Interesting article in the New York Times about the ages of successful startup founders, as you can imagine it caught my interest.
Unlike my previous startup in the late 90s (a small half dozen person consulting firm that made people money but didn't otherwise go anywhere), we have had to recruit and find people in a situation where our money is tight and a steady revenue was not expected for some time. Hopefully it is sooner now that we've launched, but our beta is free for recruiters right now.
Talking to local developers especially, it is very difficult to get someone who is experienced, skilled, and willing to jump out of a job with a nice cushy salary to take a chance on a startup. Often they have mortgages, families, are starting to use their medical benefits more often, and if they've been at the same company for more than five years they've built up a lot of skills that are purely useful in navigating the structure and politics of that company.
Someone moving from Microsoft to Google, or Amazon to Microsoft, etc. is not nearly as big of a transition. They're all big, successful companies that are developer-oriented. All have great benefits, all will pay competitive salaries, and all have very interesting problems to work on.
Enter a startup. We went to a University of Washington career fair last fall to recruit, and our pitch was: We can't tell you what we're doing or in what field or anything specific about the problems, but we have big interesting problems to work on and we promise it will be fun. Also, we can't pay well but equity is part of our compensation package. Uh, and no benefits yet.
The amazing thing is we got someone (Lincoln Ritter, the top notch developer who has damn near single handedly built a professional web UI from a sort-of working ugly skeleton I had built from scratch before he joined us) and he's turned out even better than the high expectations we had for him. But it isn't an easy sell, and you know that the people who join are taking a big risk doing so.
But Lincoln had just finished his Masters and was starting his PhD program and felt like he was in a perfect place in his life to take the chance on a startup. What about senior programmers who had a cushy deal at a large company? The sell is much harder, and in a way you figure that the majority of people working at big companies are already self-selected to be more risk-averse.

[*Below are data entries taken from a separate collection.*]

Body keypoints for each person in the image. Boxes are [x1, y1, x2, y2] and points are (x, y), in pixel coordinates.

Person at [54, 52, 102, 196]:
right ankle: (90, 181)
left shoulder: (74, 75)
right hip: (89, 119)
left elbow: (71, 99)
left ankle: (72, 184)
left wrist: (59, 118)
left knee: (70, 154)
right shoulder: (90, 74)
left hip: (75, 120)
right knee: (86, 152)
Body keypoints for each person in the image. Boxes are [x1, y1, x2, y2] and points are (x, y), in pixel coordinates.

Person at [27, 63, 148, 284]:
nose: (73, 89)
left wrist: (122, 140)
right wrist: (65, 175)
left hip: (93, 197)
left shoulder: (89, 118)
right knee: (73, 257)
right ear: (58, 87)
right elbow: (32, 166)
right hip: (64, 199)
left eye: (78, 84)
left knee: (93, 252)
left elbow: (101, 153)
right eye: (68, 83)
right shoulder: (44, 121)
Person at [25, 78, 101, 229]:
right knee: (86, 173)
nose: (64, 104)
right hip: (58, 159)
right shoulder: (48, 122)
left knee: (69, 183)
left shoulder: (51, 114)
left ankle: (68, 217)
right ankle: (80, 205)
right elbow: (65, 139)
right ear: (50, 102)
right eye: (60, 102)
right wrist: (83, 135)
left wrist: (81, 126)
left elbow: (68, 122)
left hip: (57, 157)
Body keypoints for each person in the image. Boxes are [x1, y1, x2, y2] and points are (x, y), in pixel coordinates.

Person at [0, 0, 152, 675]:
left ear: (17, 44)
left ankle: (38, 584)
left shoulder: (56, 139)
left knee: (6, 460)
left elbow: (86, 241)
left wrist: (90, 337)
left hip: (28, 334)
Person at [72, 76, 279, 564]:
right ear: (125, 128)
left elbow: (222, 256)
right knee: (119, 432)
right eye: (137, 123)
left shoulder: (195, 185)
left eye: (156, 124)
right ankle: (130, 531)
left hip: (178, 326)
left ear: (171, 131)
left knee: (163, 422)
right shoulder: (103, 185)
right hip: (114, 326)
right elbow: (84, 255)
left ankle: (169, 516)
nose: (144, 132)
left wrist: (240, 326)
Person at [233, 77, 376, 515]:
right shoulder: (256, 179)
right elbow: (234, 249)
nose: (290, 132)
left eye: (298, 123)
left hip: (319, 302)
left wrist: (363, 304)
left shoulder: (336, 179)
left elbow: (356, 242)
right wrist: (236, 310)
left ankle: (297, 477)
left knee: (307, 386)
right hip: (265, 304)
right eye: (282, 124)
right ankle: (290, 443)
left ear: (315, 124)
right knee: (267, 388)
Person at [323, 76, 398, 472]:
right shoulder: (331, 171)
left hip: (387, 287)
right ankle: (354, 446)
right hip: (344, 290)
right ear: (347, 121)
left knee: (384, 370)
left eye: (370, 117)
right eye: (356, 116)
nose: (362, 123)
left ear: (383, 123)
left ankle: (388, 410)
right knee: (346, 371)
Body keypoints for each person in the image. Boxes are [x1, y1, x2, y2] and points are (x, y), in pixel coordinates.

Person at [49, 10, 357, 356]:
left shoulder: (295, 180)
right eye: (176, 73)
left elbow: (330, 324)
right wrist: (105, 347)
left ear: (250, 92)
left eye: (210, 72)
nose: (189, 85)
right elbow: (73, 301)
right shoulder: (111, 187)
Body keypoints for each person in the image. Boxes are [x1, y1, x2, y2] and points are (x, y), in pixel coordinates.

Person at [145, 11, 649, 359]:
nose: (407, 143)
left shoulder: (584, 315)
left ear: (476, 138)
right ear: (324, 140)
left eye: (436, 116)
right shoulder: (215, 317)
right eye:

They're in a big, safe company. Chances are they wanted to be there and at least part of the reason was because they didn't want the ups and downs of startups, free-lance consulting, or small companies.
So why are so many more successful startup people young? There's less downside and more upside for them, and I think that's a big part of it. Another thing is that they don't have some bad experiences that have told them stuff isn't possible, when really it is just hard or not possible in the situation it was tried. That doesn't mean they'll succeed, but they will try. You can't succeed without trying, and if enough young people try some of them will succeed, and some will succeed huge ala Microsoft, Apple, Google, etc.